* _Task item_: Pictures must be dropped from the copy of the entries below; all else is returned exactly.
#### Input material ####
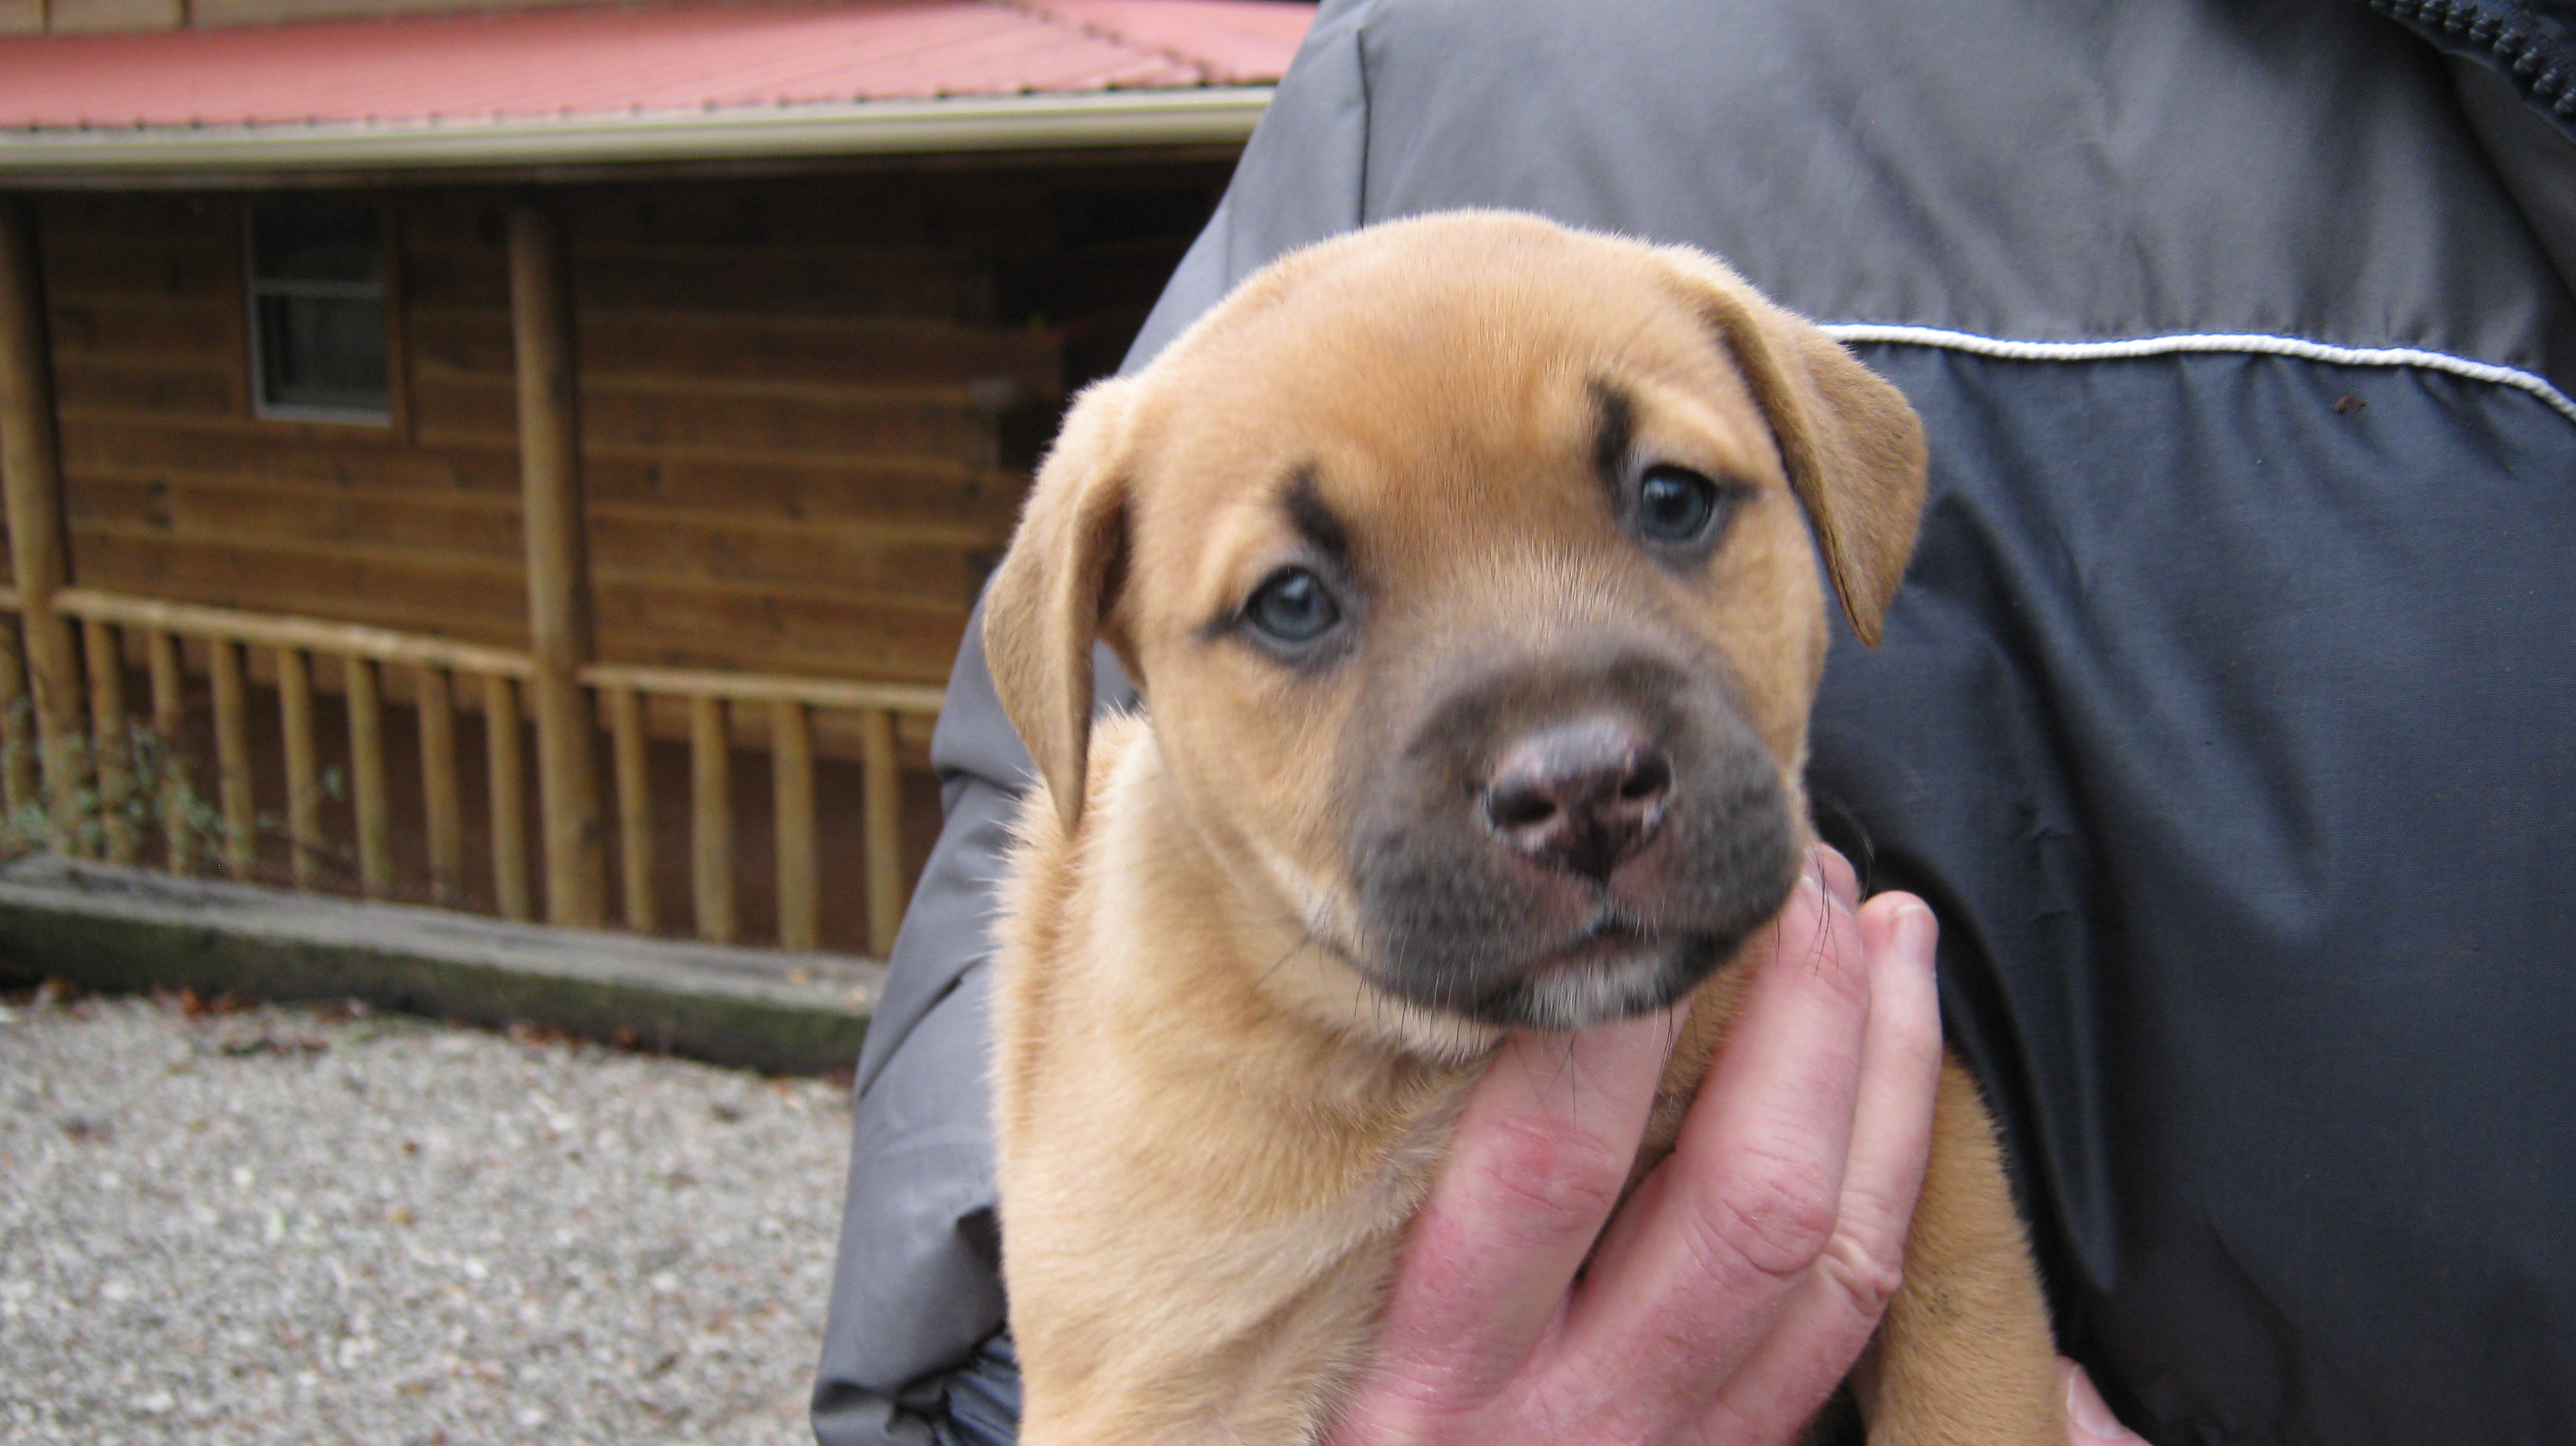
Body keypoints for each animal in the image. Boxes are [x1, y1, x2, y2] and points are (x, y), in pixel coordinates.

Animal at [979, 206, 2050, 1443]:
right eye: (1291, 603)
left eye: (1672, 499)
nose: (1583, 791)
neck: (1430, 1059)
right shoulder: (1165, 1382)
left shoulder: (1947, 1156)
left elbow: (1974, 1374)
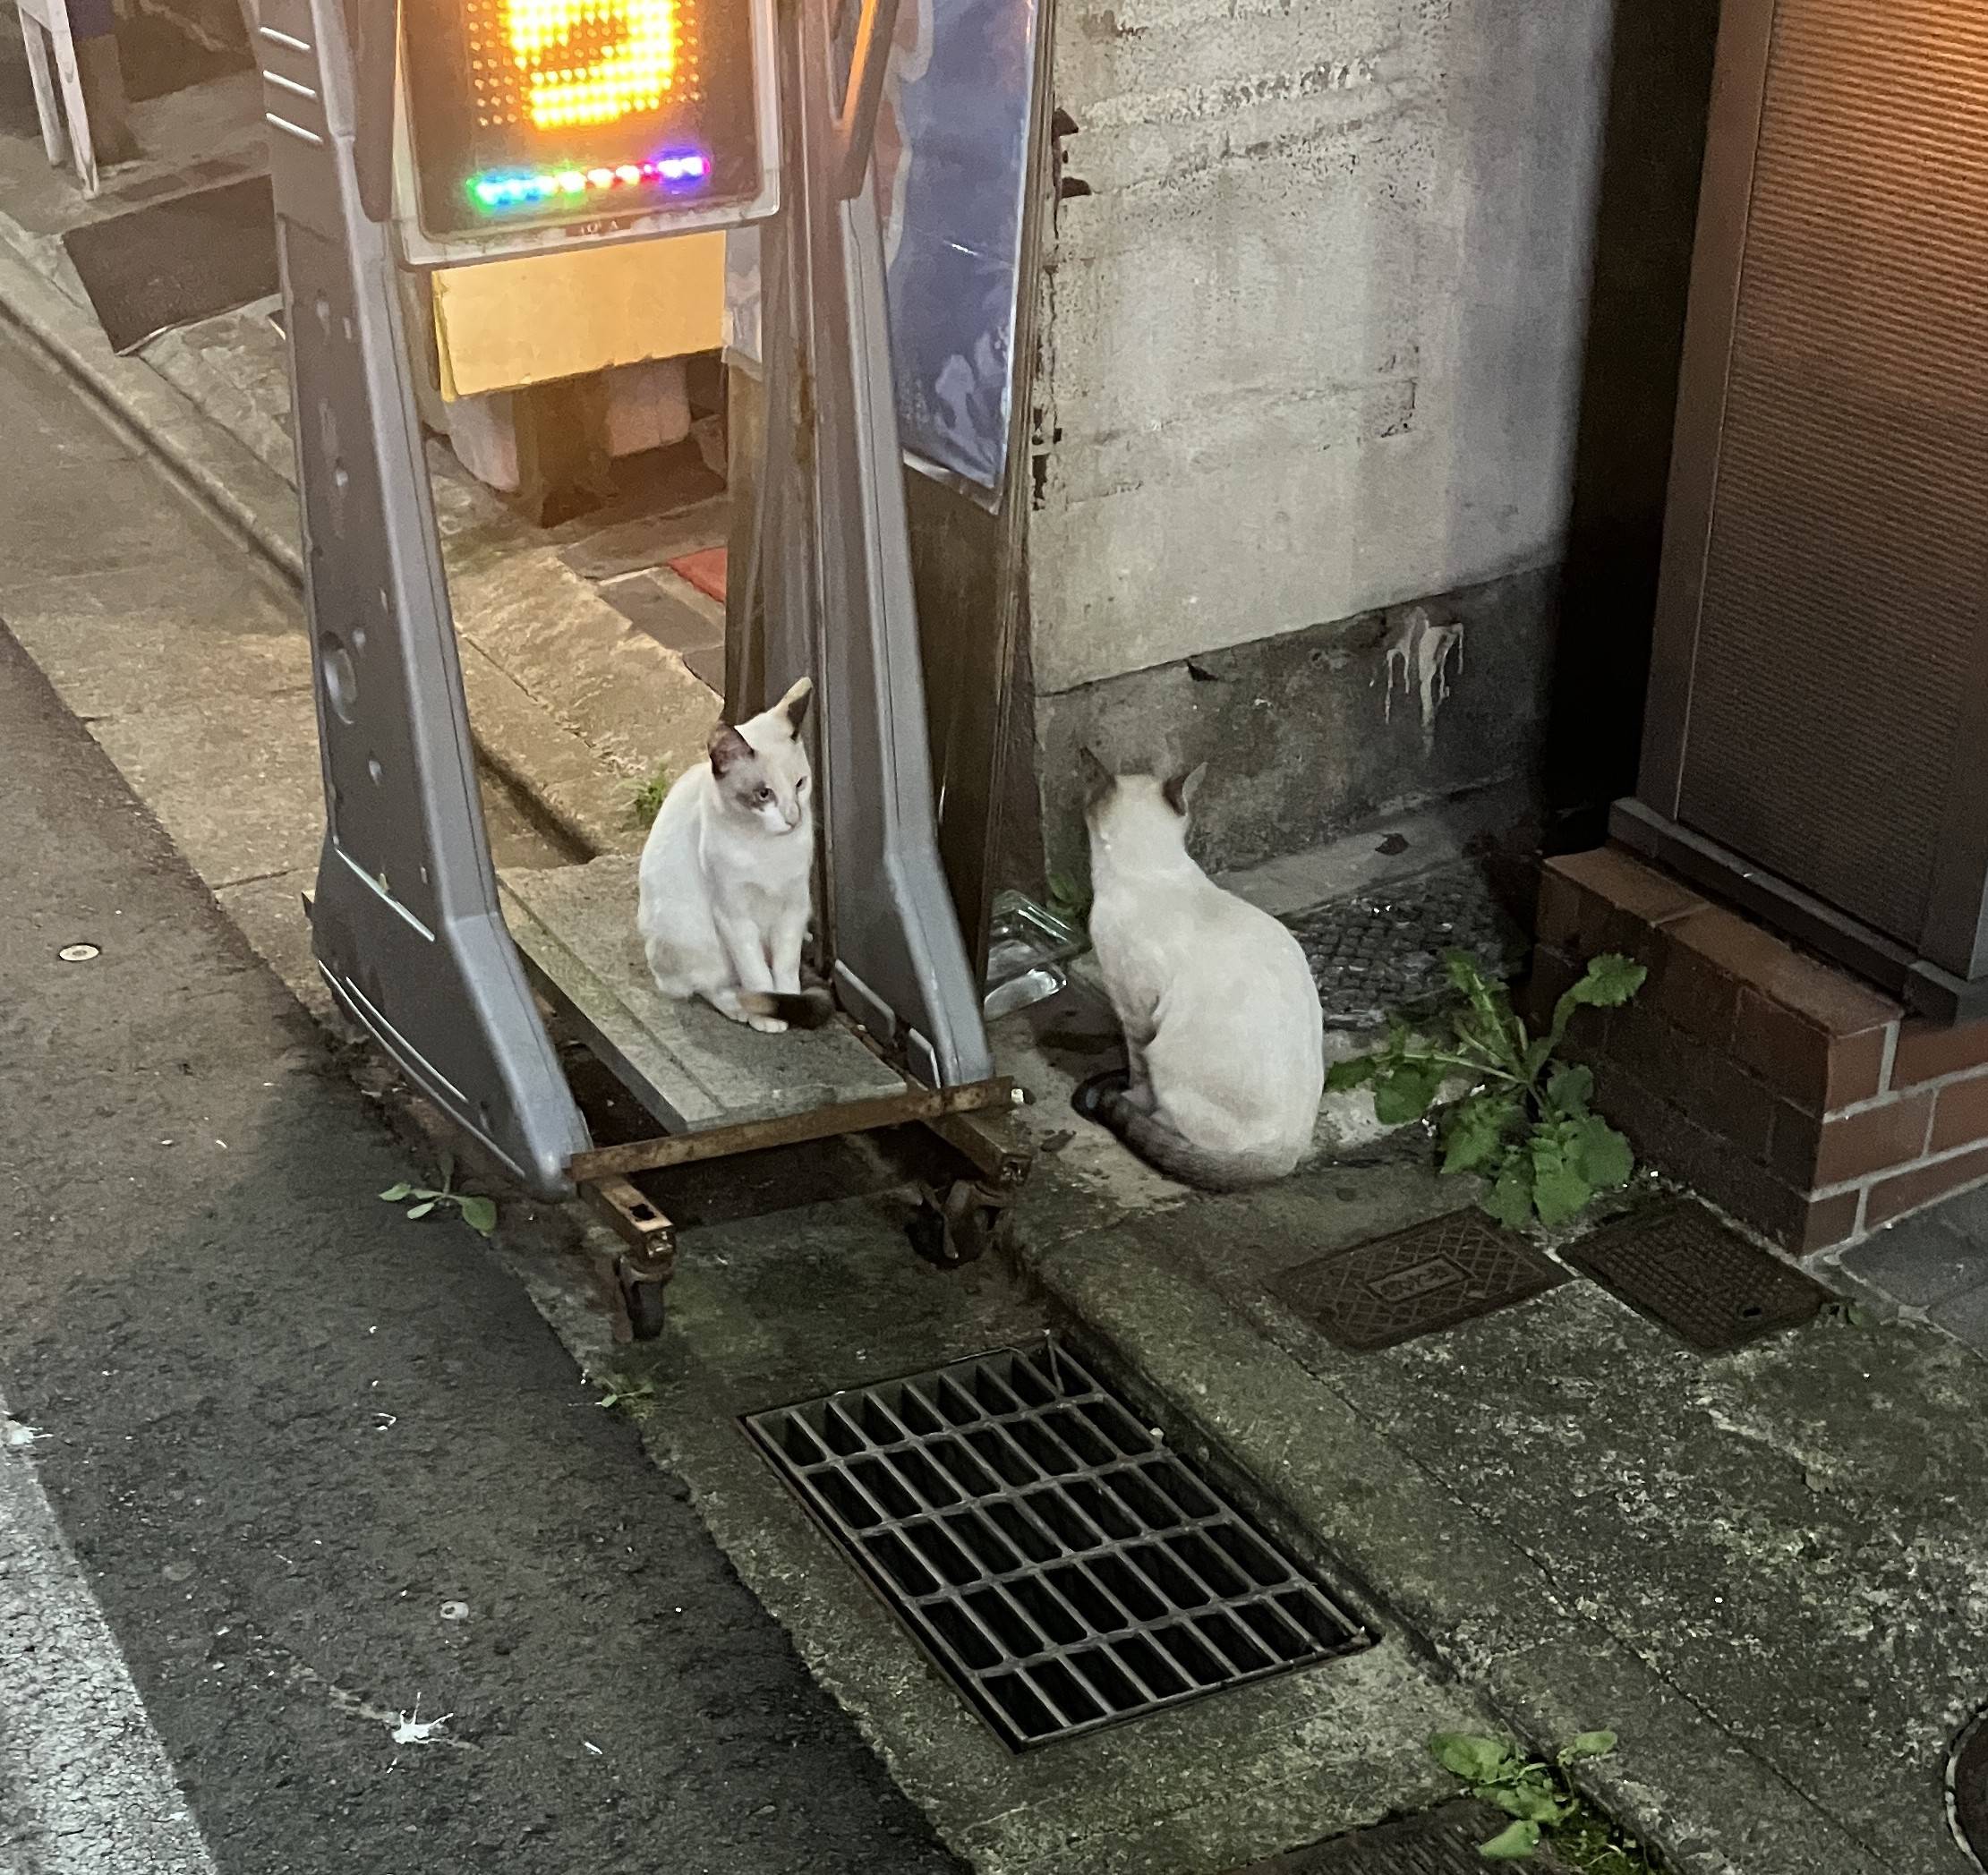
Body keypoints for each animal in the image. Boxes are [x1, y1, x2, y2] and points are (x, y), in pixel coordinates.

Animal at [632, 676, 826, 1034]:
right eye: (764, 794)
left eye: (800, 784)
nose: (793, 819)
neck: (769, 851)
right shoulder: (734, 917)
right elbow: (756, 975)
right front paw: (769, 1017)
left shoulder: (793, 907)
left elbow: (786, 969)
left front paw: (788, 1003)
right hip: (695, 938)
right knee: (707, 985)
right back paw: (739, 1005)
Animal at [1073, 755, 1319, 1192]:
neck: (1150, 869)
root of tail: (1287, 1153)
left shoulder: (1133, 1007)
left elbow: (1136, 1069)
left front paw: (1130, 1097)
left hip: (1168, 1058)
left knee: (1172, 1121)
####
* _Result of this exercise_:
Body keypoints for each animal in the image. Boxes are [x1, y1, x2, y2] and points are (x, y), in pixel coordinates.

Animal at [979, 206, 2050, 1443]:
right eye: (1291, 603)
left eye: (1672, 499)
nose: (1583, 791)
neck: (1430, 1059)
right shoulder: (1165, 1382)
left shoulder: (1947, 1156)
left elbow: (1974, 1374)
Body keypoints for each animal in the image. Boxes are [x1, y1, x2, y2] and points are (x, y), in pixel coordinates.

Animal at [632, 676, 826, 1034]:
right eye: (764, 794)
left eye: (800, 784)
nose: (793, 819)
neck: (769, 851)
right shoulder: (734, 917)
right elbow: (756, 975)
right front paw: (769, 1017)
left shoulder: (793, 907)
left elbow: (786, 969)
left front paw: (788, 1003)
right hip: (695, 938)
right knee: (707, 985)
right back paw: (739, 1005)
Animal at [1073, 755, 1319, 1192]:
neck: (1150, 869)
root of tail: (1287, 1153)
left shoulder: (1133, 1007)
left elbow: (1136, 1069)
left front paw: (1130, 1097)
left hip: (1168, 1058)
left knee: (1172, 1121)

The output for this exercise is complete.